__Selected text__.
* BEGIN *
A Technological University is a designation of a type of third-level institution in Ireland. The potential for such universities was established through legislation in 2018. Since then, various groups of institutes of technology began a merger process to create five technological universities:
 Technological University Dublin was established in January 2019 as the result of a merger of the three Institutes of Technology in the County Dublin area. Its foundation was announced in July 2018.
 Munster Technological University was established in January 2021 following the merger of IT Tralee and Cork IT. A formal application for the TU for the south west, comprising Cork IT and IT Tralee, was lodged in February 2019, but it was initially unsuccessful. A second, successful, application was made in 2020.
 The Technological University of the Shannon: Midlands Midwest was formed from a merger of Athlone IT and Limerick IT. It was announced in October 2019 forming a TU for the mid-west and midlands regions, centred on the River Shannon. Athlone IT had investigated the possibility of becoming a university in its own right. A formal application for TU status was made by the consortium in November 2020, with approval granted in May 2021. It opened in October 2021, with campuses distributed amongst Limerick City, Athlone, Clonmel, Ennis, and Thurles.
 Atlantic Technological University was formed following the merger of Galway-Mayo IT (GMIT) and IT Sligo, both in Connacht in the west of Ireland, with Letterkenny IT (LYIT), located in the north of Ireland. The Connacht-Ulster Alliance (CUA) submitted a formal application to the Department of Further and Higher Education in May 2021. Formal approval was granted by Simon Harris, Minister for Further and Higher Education, in October 2021, with a launch date in early 2022.
* END *
__Record set__.
* BEGIN *
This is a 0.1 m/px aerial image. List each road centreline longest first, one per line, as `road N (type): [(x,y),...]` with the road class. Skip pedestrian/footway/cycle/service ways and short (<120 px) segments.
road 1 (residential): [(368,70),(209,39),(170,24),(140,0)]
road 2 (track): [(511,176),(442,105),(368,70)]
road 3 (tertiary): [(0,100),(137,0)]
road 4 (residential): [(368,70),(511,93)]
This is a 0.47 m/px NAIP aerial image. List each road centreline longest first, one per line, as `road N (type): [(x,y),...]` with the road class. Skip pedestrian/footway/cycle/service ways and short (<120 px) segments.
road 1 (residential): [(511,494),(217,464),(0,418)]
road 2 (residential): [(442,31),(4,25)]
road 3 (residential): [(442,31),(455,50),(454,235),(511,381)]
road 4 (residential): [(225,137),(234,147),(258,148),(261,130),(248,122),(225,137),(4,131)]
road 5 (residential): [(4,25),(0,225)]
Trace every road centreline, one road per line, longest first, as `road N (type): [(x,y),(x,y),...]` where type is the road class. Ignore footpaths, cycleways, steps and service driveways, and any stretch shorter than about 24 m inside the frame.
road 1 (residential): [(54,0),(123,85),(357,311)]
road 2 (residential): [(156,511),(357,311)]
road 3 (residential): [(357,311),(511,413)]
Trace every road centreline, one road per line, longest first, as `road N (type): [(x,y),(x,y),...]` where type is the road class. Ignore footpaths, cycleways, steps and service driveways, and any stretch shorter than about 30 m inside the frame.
* END *
__Exercise prompt__. Rewrite the passage on Ireland's technological universities between "Munster Technological University" and "made in 2020.", inclusive, substituting "Institute of Technology Tralee" for "IT Tralee" throughout. The data has no connection to the passage on Ireland's technological universities.

__Answer__.
Munster Technological University was established in January 2021 following the merger of Institute of Technology Tralee and Cork IT. A formal application for the TU for the south west, comprising Cork IT and Institute of Technology Tralee, was lodged in February 2019, but it was initially unsuccessful. A second, successful, application was made in 2020.